_課題一覧_
(a) 以下の中台軍事バランスに関する文章に出てくる地名を、出てくる順にすべて挙げよ。
(b) 以下の中台軍事バランスに関する文章を、最後の文の後から書き継げ。

_抽出テキスト_
↓
今日はこの話題を極簡単に…


1.中国に傾く中台軍事バランス

7月5日、中国中央テレビ(CCTV)の番組「軍事報道」が中国最大の戦術訓練基地である内モンゴルの朱日和合同戦術訓練基地での軍事演習を報じた際、台湾の総統府とそっくりの建物が映ったとして話題になりました。

カナダの民間研究機関、漢和情報センターの平可夫代表は、2014年以降、人民解放軍は攻撃の標的にする台北の建物などを模した演習用施設を増やしているとして、「習近平指導部が、台湾の武力統一に向けて着々と準備を進めていることは間違いない」とのべ、演習場には総統府だけでなく、周辺の街並みが広範囲にわたって再現され、空軍や陸軍なども同様の施設をそれぞれ建設して演習の標的として使用したり、台北の高速道路を模した道路で交通網を麻痺させる作戦の訓練が行われていると指摘しました。
↑
_提供データ_
↓
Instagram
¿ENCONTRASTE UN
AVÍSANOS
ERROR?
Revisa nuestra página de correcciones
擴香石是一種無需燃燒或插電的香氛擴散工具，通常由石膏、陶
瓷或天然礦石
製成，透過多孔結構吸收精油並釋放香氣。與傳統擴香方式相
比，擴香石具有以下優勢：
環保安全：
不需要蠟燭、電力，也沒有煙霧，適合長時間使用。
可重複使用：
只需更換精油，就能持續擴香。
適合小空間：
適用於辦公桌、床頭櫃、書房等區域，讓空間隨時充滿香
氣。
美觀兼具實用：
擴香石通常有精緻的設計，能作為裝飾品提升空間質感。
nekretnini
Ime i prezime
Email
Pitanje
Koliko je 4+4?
↑
↓
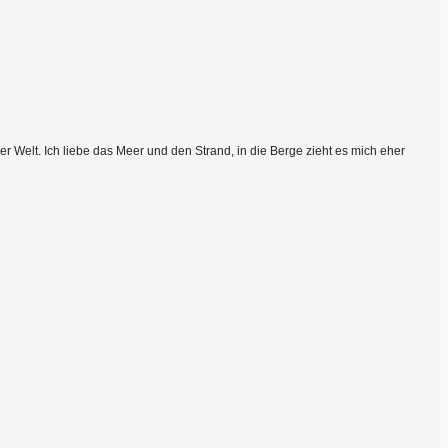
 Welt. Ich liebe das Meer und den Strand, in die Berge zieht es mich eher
↑
↓
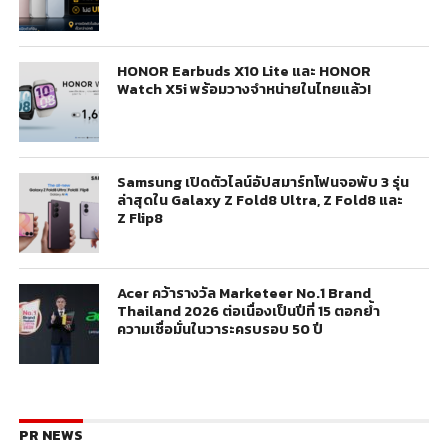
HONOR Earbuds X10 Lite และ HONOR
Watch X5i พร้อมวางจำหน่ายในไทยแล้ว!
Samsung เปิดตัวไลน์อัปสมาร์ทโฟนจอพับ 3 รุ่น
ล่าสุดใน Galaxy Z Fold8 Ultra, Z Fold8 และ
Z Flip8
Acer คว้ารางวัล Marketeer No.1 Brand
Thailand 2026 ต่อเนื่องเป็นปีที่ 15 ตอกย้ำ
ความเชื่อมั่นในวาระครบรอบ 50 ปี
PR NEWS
↑
_各項目の解答_
(a) 中国、内モンゴル、朱日和、台湾、カナダ、台北

(b)
また、8月9日には、アジア太平洋の外交、安保問題を扱うザ・ディプロマットが、総統府に模した建造物の航空写真を公開し、「朱日和の建物と台湾総統府は縦、横、高さがほぼ同じ。その横には総統府付近に実際にある建物に似たものが少なくとも二つある。一つは外交部の建物で、もう一つは台北第一女子高の校舎に似ている。女子高校舎隣の運動場は、総統府周辺では最大の空地であり、もし中国軍にその意志があれば、そこにヘリコプターを着陸させることができる」と解説しています。

人民解放軍は1996年から、南京軍区に属する福建省沿岸の東山島で台湾攻撃を想定した軍事演習を行っており、2005年頃には、福建省沿岸にある台湾の金門島、馬祖島と地理的条件が似ている広東省の沿岸の海陵島の東8キロにある小島に軍事訓練施設を設置して演習を行ってきました。

人民解放軍は島に台湾の空軍基地を模した滑走路を作って、F16戦闘機の実物大模型を置き、海陵島から小型ミサイルを撃ち込んだり、上陸したりする演習を行っていたそうです。

これらは、台湾侵攻の為の演習であることはいうまでもありませんけれども、台湾総統府とそっくりの建物を作ったということは、総統府への攻撃も作戦の視野に入ったということです。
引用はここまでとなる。